● Text block
Ultimately the com.sun.ts.tests.common.vehicle.VehicleRunnerFactory#getVehicleRunner(String) is called from com.sun.ts.lib.harness.ServiceEETest#run(String[], Properties) method to obtain the com.sun.ts.tests.common.vehicle.VehicleRunnable. The implementation is based on the vehicle type passed into getVehicleRunner, and it has a single Status run(String[] argv, Properties p) method.

Threre are:

  • 1958 EETest subclasses
  • 880 ServiceEETest subclasses

Direct subclasses of EETest include client classes for appclient vehicle tests which have a unique launch setup and we have a prototype of an Arquillian protocol for that type of vehicle.

Another direct abstract subclass is com.sun.ts.tests.common.webclient.BaseUrlClient. The 392 subclasses of this class all look to be doing a simple invocation on a servlet to validate the deployment created by the test package build.xml. This works with the existing Arquillian servlet based protocol.

● Dataset entries

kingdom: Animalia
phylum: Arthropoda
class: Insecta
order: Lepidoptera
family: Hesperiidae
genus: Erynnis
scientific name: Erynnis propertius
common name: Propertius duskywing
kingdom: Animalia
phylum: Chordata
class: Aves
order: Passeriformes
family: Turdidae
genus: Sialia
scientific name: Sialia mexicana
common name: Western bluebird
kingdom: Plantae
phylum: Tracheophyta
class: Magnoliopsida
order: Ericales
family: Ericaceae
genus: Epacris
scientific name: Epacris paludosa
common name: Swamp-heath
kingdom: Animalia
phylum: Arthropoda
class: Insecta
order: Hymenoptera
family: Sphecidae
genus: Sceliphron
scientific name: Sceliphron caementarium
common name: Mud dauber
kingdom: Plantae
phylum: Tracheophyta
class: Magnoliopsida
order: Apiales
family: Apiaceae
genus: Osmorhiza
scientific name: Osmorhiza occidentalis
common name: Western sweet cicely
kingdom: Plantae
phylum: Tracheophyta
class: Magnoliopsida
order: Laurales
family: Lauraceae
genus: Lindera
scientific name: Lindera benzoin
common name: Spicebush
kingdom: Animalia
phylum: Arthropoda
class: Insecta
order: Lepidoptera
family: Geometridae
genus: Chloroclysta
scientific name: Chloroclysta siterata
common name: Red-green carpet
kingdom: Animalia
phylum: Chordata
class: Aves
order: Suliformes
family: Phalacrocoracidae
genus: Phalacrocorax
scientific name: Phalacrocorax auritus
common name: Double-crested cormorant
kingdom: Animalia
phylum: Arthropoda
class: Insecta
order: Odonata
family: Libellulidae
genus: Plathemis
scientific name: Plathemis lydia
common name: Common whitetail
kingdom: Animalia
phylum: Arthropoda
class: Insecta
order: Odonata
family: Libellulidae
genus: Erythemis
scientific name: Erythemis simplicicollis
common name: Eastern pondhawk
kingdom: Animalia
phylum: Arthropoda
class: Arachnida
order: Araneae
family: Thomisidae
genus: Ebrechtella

● Tasks and exercises
A: Answer these from the text on the test harness and vehicle runners:
(i) How many ServiceEETest subclasses are there?
(ii) Which method is called from com.sun.ts.lib.harness.ServiceEETest#run(String[], Properties) to obtain the com.sun.ts.tests.common.vehicle.VehicleRunnable?
(iii) How many subclasses does com.sun.ts.tests.common.webclient.BaseUrlClient have?
B: Rewrite the part of the text on the test harness and vehicle runners that begins at "Another direct abstract" and stops after "servlet based protocol.", substituting "web component" for "servlet".

● Expected responses
A:
(i) 880
(ii) com.sun.ts.tests.common.vehicle.VehicleRunnerFactory#getVehicleRunner(String)
(iii) 392

B:
Another direct abstract subclass is com.sun.ts.tests.common.webclient.BaseUrlClient. The 392 subclasses of this class all look to be doing a simple invocation on a web component to validate the deployment created by the test package build.xml. This works with the existing Arquillian web component based protocol.